*** Begin section ***
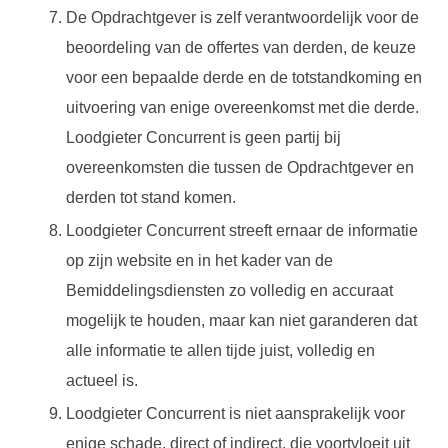
De Opdrachtgever is zelf verantwoordelijk voor de
beoordeling van de offertes van derden, de keuze
voor een bepaalde derde en de totstandkoming en
uitvoering van enige overeenkomst met die derde.
Loodgieter Concurrent is geen partij bij
overeenkomsten die tussen de Opdrachtgever en
derden tot stand komen.
Loodgieter Concurrent streeft ernaar de informatie
op zijn website en in het kader van de
Bemiddelingsdiensten zo volledig en accuraat
mogelijk te houden, maar kan niet garanderen dat
alle informatie te allen tijde juist, volledig en
actueel is.
Loodgieter Concurrent is niet aansprakelijk voor
enige schade, direct of indirect, die voortvloeit uit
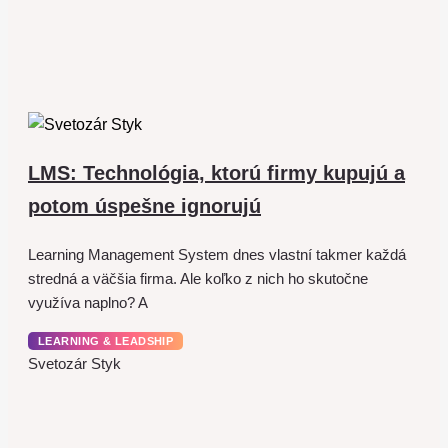
LMS: Technológia, ktorú firmy kupujú a
potom úspešne ignorujú
Learning Management System dnes vlastní takmer každá
stredná a väčšia firma. Ale koľko z nich ho skutočne
využíva naplno? A
LEARNING & LEADSHIP
Svetozár Styk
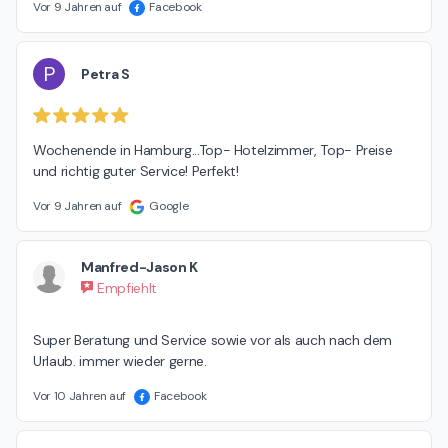
Vor 9 Jahren auf
Facebook
P
Petra S
Wochenende in Hamburg...Top- Hotelzimmer, Top- Preise 
und richtig guter Service! Perfekt!
Vor 9 Jahren auf
Google
Manfred-Jason K
Empfiehlt
Super Beratung und Service sowie vor als auch nach dem 
Urlaub. immer wieder gerne.
Vor 10 Jahren auf
Facebook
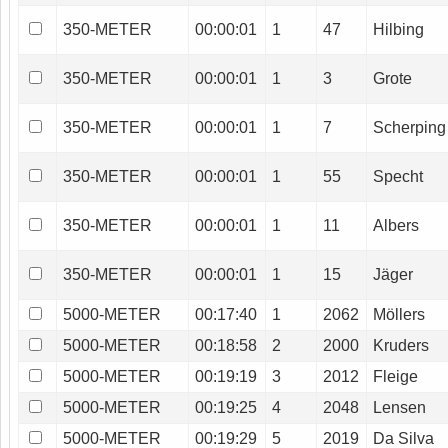
350-METER
00:00:01
1
47
Hilbing
350-METER
00:00:01
1
3
Grote
350-METER
00:00:01
1
7
Scherping
350-METER
00:00:01
1
55
Specht
350-METER
00:00:01
1
11
Albers
350-METER
00:00:01
1
15
Jäger
5000-METER
00:17:40
1
2062
Möllers
5000-METER
00:18:58
2
2000
Kruders
5000-METER
00:19:19
3
2012
Fleige
5000-METER
00:19:25
4
2048
Lensen
5000-METER
00:19:29
5
2019
Da Silva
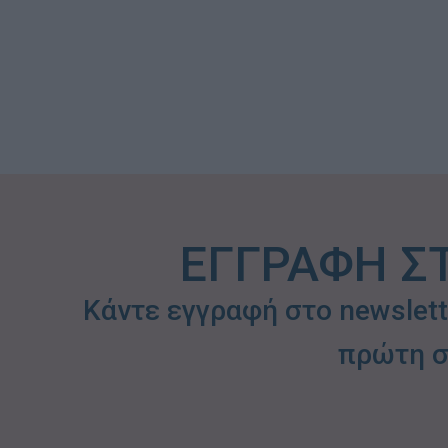
ΕΓΓΡΑΦΗ Σ
Κάντε εγγραφή στο newslet
πρώτη σ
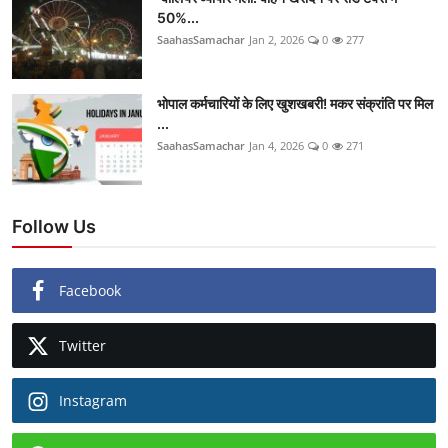
50%...
SaahasSamachar
Jan 2, 2026
0
277
भोपाल कर्मचारियों के लिए खुशखबरी! मकर संक्रांति पर मिल
...
SaahasSamachar
Jan 4, 2026
0
271
Follow Us
Facebook
Twitter
Instagram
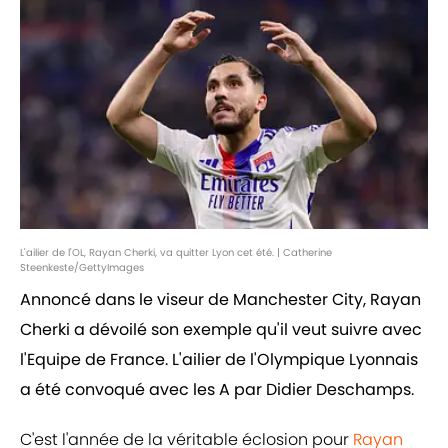
L'ailier de l'OL, Rayan Cherki, va quitter Lyon cet été. | Catherine
Steenkeste/GettyImages
Annoncé dans le viseur de Manchester City, Rayan
Cherki a dévoilé son exemple qu'il veut suivre avec
l'Equipe de France. L'ailier de l'Olympique Lyonnais
a été convoqué avec les A par Didier Deschamps.
C'est l'année de la véritable éclosion pour
Rayan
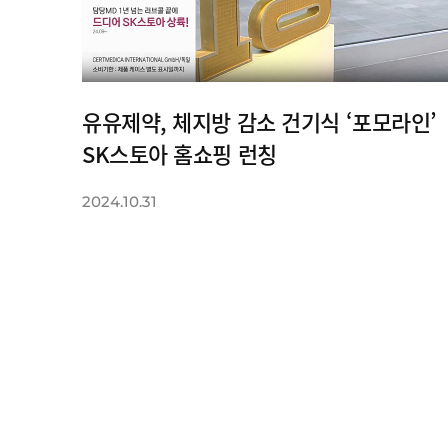
유유제약, 체지방 감소 건기식 ‘포모라인’
SK스토아 홈쇼핑 런칭
2024.10.31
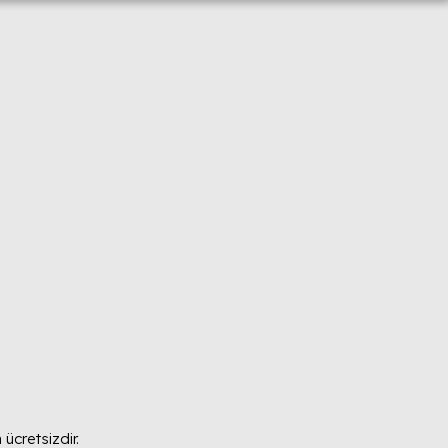
ücretsizdir.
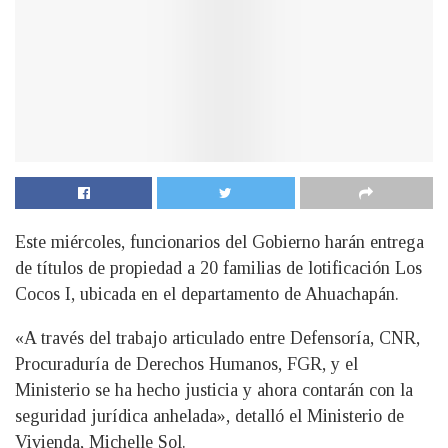
Este miércoles, funcionarios del Gobierno harán entrega
de títulos de propiedad a 20 familias de lotificación Los
Cocos I, ubicada en el departamento de Ahuachapán.
«A través del trabajo articulado entre Defensoría, CNR,
Procuraduría de Derechos Humanos, FGR, y el
Ministerio se ha hecho justicia y ahora contarán con la
seguridad jurídica anhelada», detalló el Ministerio de
Vivienda, Michelle Sol.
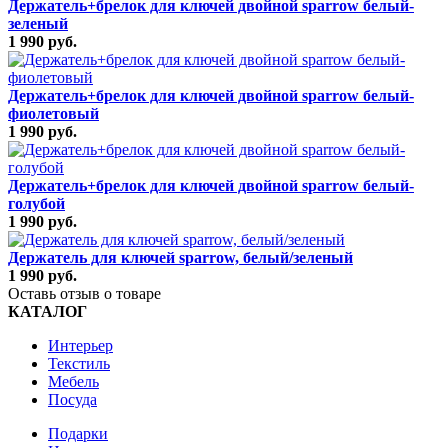
Держатель+брелок для ключей двойной sparrow белый-
зеленый
1 990 руб.
Держатель+брелок для ключей двойной sparrow белый-
фиолетовый
1 990 руб.
Держатель+брелок для ключей двойной sparrow белый-
голубой
1 990 руб.
Держатель для ключей sparrow, белый/зеленый
1 990 руб.
Оставь отзыв о товаре
КАТАЛОГ
Интерьер
Текстиль
Мебель
Посуда
Подарки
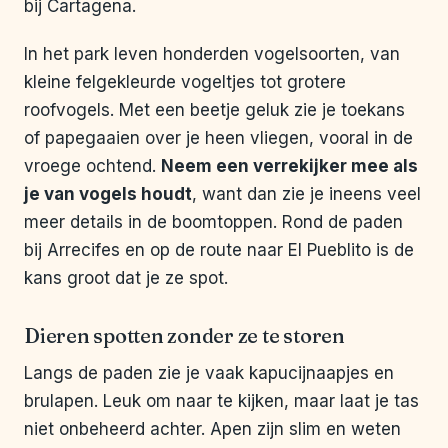
bij Cartagena.
In het park leven honderden vogelsoorten, van
kleine felgekleurde vogeltjes tot grotere
roofvogels. Met een beetje geluk zie je toekans
of papegaaien over je heen vliegen, vooral in de
vroege ochtend.
Neem een verrekijker mee als
je van vogels houdt
, want dan zie je ineens veel
meer details in de boomtoppen. Rond de paden
bij Arrecifes en op de route naar El Pueblito is de
kans groot dat je ze spot.
Dieren spotten zonder ze te storen
Langs de paden zie je vaak kapucijnaapjes en
brulapen. Leuk om naar te kijken, maar laat je tas
niet onbeheerd achter. Apen zijn slim en weten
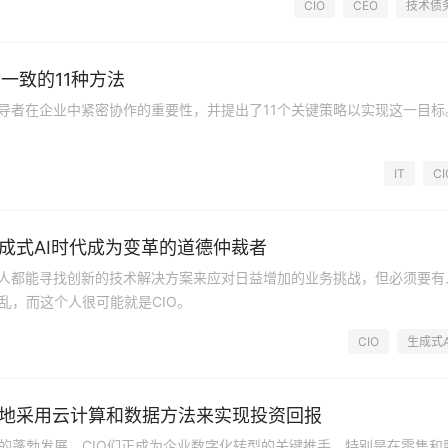
CIO
CEO
技术债
一致的11种方法
领导者在企业中紧密协作的重要性，并提出了11个关键策略以实现这一目标
IT
CI
生成式AI时代成为变革的道德仲裁者
的人都能寻找创新的技术解决方案来应对日益增加的业务挑战，但必须要有
乱，而这个人很可能就是CIO。
CIO
生成式A
性地采用云计算和数据方法来实现投资回报
的蓬勃发展，CIO们正成为企业数字化转型的关键推手，特别是在零售和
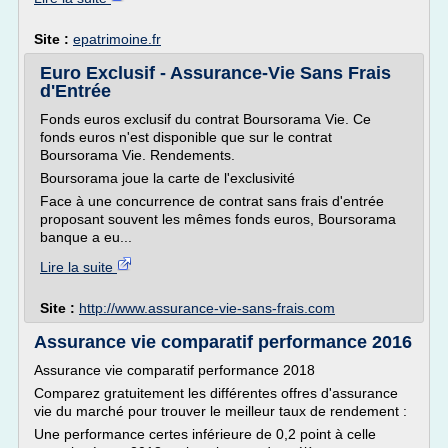
Site :
epatrimoine.fr
Euro Exclusif - Assurance-Vie Sans Frais
d'Entrée
Fonds euros exclusif du contrat Boursorama Vie. Ce
fonds euros n'est disponible que sur le contrat
Boursorama Vie. Rendements.
Boursorama joue la carte de l'exclusivité
Face à une concurrence de contrat sans frais d'entrée
proposant souvent les mêmes fonds euros, Boursorama
banque a eu...
Lire la suite
Site :
http://www.assurance-vie-sans-frais.com
Assurance vie comparatif performance 2016
Assurance vie comparatif performance 2018
Comparez gratuitement les différentes offres d'assurance
vie du marché pour trouver le meilleur taux de rendement :
Une performance certes inférieure de 0,2 point à celle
*** End section ***
** Task requirements **
The data above are to be repeated word for word, with any pictures left out.

** Answer box **
De Opdrachtgever is zelf verantwoordelijk voor de
beoordeling van de offertes van derden, de keuze
voor een bepaalde derde en de totstandkoming en
uitvoering van enige overeenkomst met die derde.
Loodgieter Concurrent is geen partij bij
overeenkomsten die tussen de Opdrachtgever en
derden tot stand komen.
Loodgieter Concurrent streeft ernaar de informatie
op zijn website en in het kader van de
Bemiddelingsdiensten zo volledig en accuraat
mogelijk te houden, maar kan niet garanderen dat
alle informatie te allen tijde juist, volledig en
actueel is.
Loodgieter Concurrent is niet aansprakelijk voor
enige schade, direct of indirect, die voortvloeit uit
LMS: Technológia, ktorú firmy kupujú a
potom úspešne ignorujú
Learning Management System dnes vlastní takmer každá
stredná a väčšia firma. Ale koľko z nich ho skutočne
využíva naplno? A
LEARNING & LEADSHIP
Svetozár Styk
Vor 9 Jahren auf
Facebook
P
Petra S
Wochenende in Hamburg...Top- Hotelzimmer, Top- Preise 
und richtig guter Service! Perfekt!
Vor 9 Jahren auf
Google
Manfred-Jason K
Empfiehlt
Super Beratung und Service sowie vor als auch nach dem 
Urlaub. immer wieder gerne.
Vor 10 Jahren auf
Facebook
350-METER
00:00:01
1
47
Hilbing
350-METER
00:00:01
1
3
Grote
350-METER
00:00:01
1
7
Scherping
350-METER
00:00:01
1
55
Specht
350-METER
00:00:01
1
11
Albers
350-METER
00:00:01
1
15
Jäger
5000-METER
00:17:40
1
2062
Möllers
5000-METER
00:18:58
2
2000
Kruders
5000-METER
00:19:19
3
2012
Fleige
5000-METER
00:19:25
4
2048
Lensen
5000-METER
00:19:29
5
2019
Da Silva
ΕΓΓΡΑΦΗ Σ
Κάντε εγγραφή στο newslet
πρώτη σ
50%...
SaahasSamachar
Jan 2, 2026
0
277
भोपाल कर्मचारियों के लिए खुशखबरी! मकर संक्रांति पर मिल
...
SaahasSamachar
Jan 4, 2026
0
271
Follow Us
Facebook
Twitter
Instagram
L'ailier de l'OL, Rayan Cherki, va quitter Lyon cet été. | Catherine
Steenkeste/GettyImages
Annoncé dans le viseur de Manchester City, Rayan
Cherki a dévoilé son exemple qu'il veut suivre avec
l'Equipe de France. L'ailier de l'Olympique Lyonnais
a été convoqué avec les A par Didier Deschamps.
C'est l'année de la véritable éclosion pour
Rayan
유유제약, 체지방 감소 건기식 ‘포모라인’
SK스토아 홈쇼핑 런칭
2024.10.31
ücretsizdir.
Este miércoles, funcionarios del Gobierno harán entrega
de títulos de propiedad a 20 familias de lotificación Los
Cocos I, ubicada en el departamento de Ahuachapán.
«A través del trabajo articulado entre Defensoría, CNR,
Procuraduría de Derechos Humanos, FGR, y el
Ministerio se ha hecho justicia y ahora contarán con la
seguridad jurídica anhelada», detalló el Ministerio de
Vivienda, Michelle Sol.
Держатель+брелок для ключей двойной sparrow белый-
зеленый
1 990 руб.
Держатель+брелок для ключей двойной sparrow белый-
фиолетовый
1 990 руб.
Держатель+брелок для ключей двойной sparrow белый-
голубой
1 990 руб.
Держатель для ключей sparrow, белый/зеленый
1 990 руб.
Оставь отзыв о товаре
КАТАЛОГ
Интерьер
Текстиль
Мебель
Посуда
Подарки
bij Cartagena.
In het park leven honderden vogelsoorten, van
kleine felgekleurde vogeltjes tot grotere
roofvogels. Met een beetje geluk zie je toekans
of papegaaien over je heen vliegen, vooral in de
vroege ochtend.
Neem een verrekijker mee als
je van vogels houdt
, want dan zie je ineens veel
meer details in de boomtoppen. Rond de paden
bij Arrecifes en op de route naar El Pueblito is de
kans groot dat je ze spot.
Dieren spotten zonder ze te storen
Langs de paden zie je vaak kapucijnaapjes en
brulapen. Leuk om naar te kijken, maar laat je tas
niet onbeheerd achter. Apen zijn slim en weten
CIO
CEO
技术债
一致的11种方法
领导者在企业中紧密协作的重要性，并提出了11个关键策略以实现这一目标
IT
CI
生成式AI时代成为变革的道德仲裁者
的人都能寻找创新的技术解决方案来应对日益增加的业务挑战，但必须要有
乱，而这个人很可能就是CIO。
CIO
生成式A
性地采用云计算和数据方法来实现投资回报
的蓬勃发展，CIO们正成为企业数字化转型的关键推手，特别是在零售和
Site :
epatrimoine.fr
Euro Exclusif - Assurance-Vie Sans Frais
d'Entrée
Fonds euros exclusif du contrat Boursorama Vie. Ce
fonds euros n'est disponible que sur le contrat
Boursorama Vie. Rendements.
Boursorama joue la carte de l'exclusivité
Face à une concurrence de contrat sans frais d'entrée
proposant souvent les mêmes fonds euros, Boursorama
banque a eu...
Lire la suite
Site :
http://www.assurance-vie-sans-frais.com
Assurance vie comparatif performance 2016
Assurance vie comparatif performance 2018
Comparez gratuitement les différentes offres d'assurance
vie du marché pour trouver le meilleur taux de rendement :
Une performance certes inférieure de 0,2 point à celle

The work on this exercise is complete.